A D&D film seems like such a no brainer that I find it hard to believe that it took this long to actually put a decent one together. Fantasy films have always been scifi's less popular sister but audiences will flock to a well-known property like Lord of the Rings and the D&D brand has seemingly perennial appeal.
The last time they tried a big budget D&D film was 23 years ago - and that bloated and ill-fashioned blob turned out to be bit of a disaster for everyone. Happily, D&D Honor Among Thieves avoids all of the bad choices that plagued its predecessor while leaning into to what makes D&D such a fun experience.
There are two ways a fantasy film can go - Big and Majestic, or Capital-S Silly. The Lord of the Rings films are filled with Big and Majestic people doing Big and Majestic things. Those films managed to pull it off but it is a very tight needle to thread. The prequel LotR: The Rings of Power series aimed for Big and Majestic and hit Long and Quite Tedious instead.
The producers of Honor Among Thieves wisely knew that D&D doesn't really trade in sensible stories and just packed as much craziness as they could into 2¼ hours. Anyone who has played a role-playing game knows that even the most serious plot gets totally derailed as soon as the players start messing things up, so D&D:HAT is filled with the sort of side quests, disasters, crazy heists, and ridiculous fights that could have easily sprung from the minds of a group of 14 year old nerds.
I was particularly enamored with the way the film deliberately features some of the stupider D&D troupes. Let me count them (slight spoilers):
- The party gets hired by powerful NPC who betrays them...

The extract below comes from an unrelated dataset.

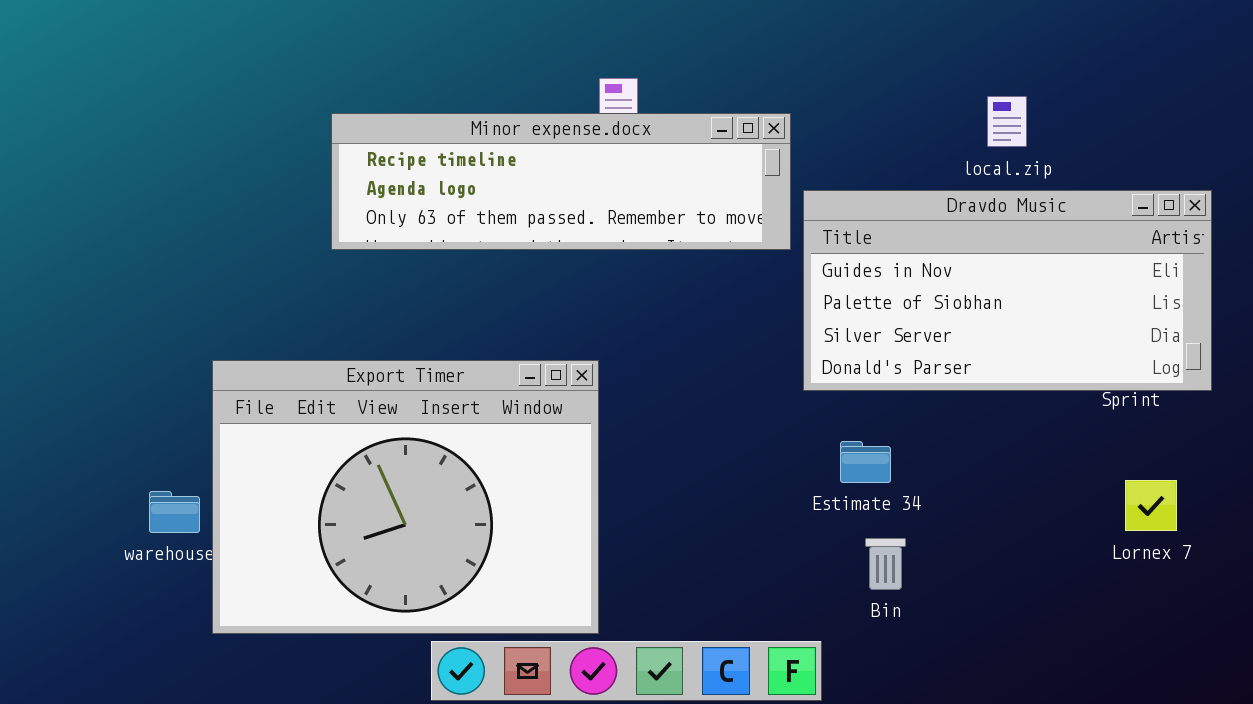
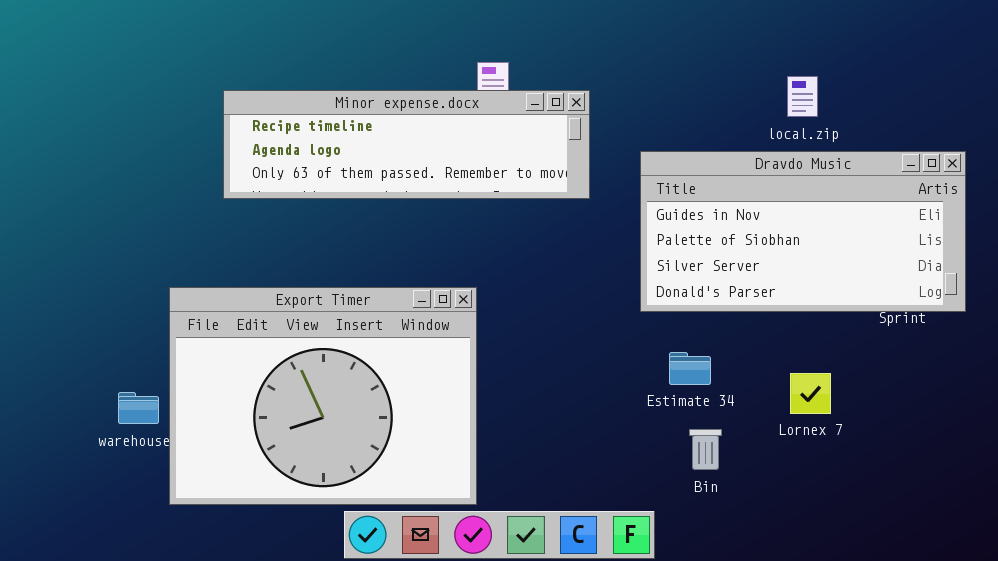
Minor expense.docx: [331,113,791,250] -> [223,90,590,199], moved
Lornex 7: [1125,480,1177,531] -> [790,373,831,414], moved

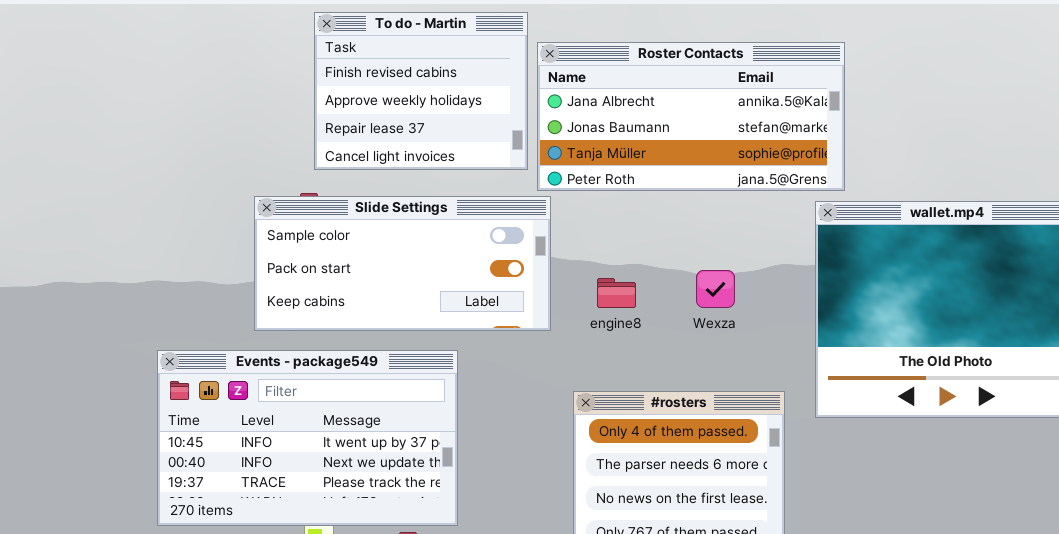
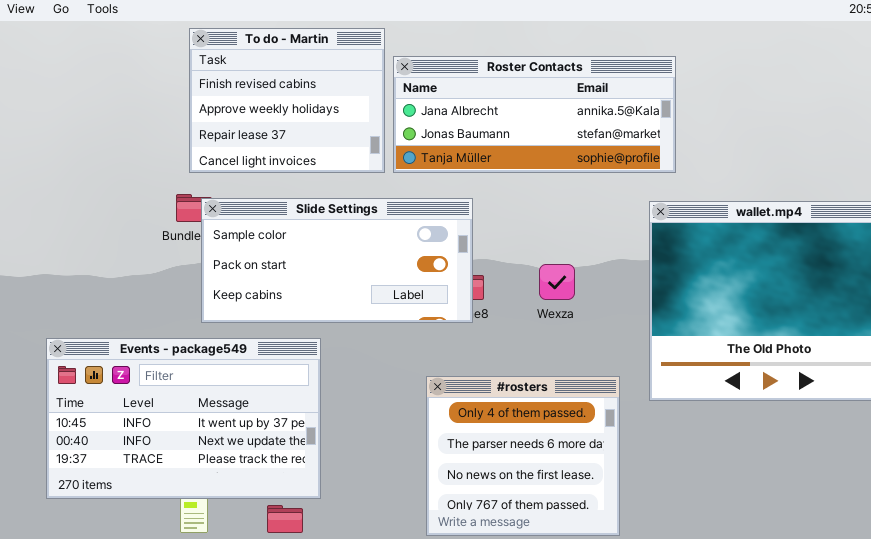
Roster Contacts: [537,42,845,191] -> [393,56,676,173], resized
Slide Settings: [254,196,551,331] -> [201,198,473,323], moved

- ... with the cooperation of one of the party
- An Owlbear - the second stupidest entry in the D&D Monster Manual
- Displacer Beasts - the third stupidest monsters but very well realized on screen
- A trap involving a complex mathematical solution that the characters completely cheat their way around
- An incredibly powerful NPC that joins them for a while before leaving them complete the quest for no real reason
- The perfect magic item just falling into the hands of the party at the right time
- A needlessly elaborate tournament
- A Gelatinous Cube - D&D's stupidest monster
- Generally having a plot that is just an excuse for set pieces.
My one disappointment is that at no point is there a door that asks the players a riddle - they must be saving that one for the sequel.
Gladly, some of the more juvenile D&D tropes are avoided - there is not a scantily clad elf princess in sight and the barbarian warrior woman is actually wearing armor that actually covers the vital organs as well as erogenous zones.
The cast is much better than it needs to be, their characters pop off the screen with witty dialog. There is an emotional core to the film but it is almost completely (and wisely) ignored; the occasional emotional scenes are given a light touch and the whole thing gels together into a very entertaining and satisfying gallimaufry.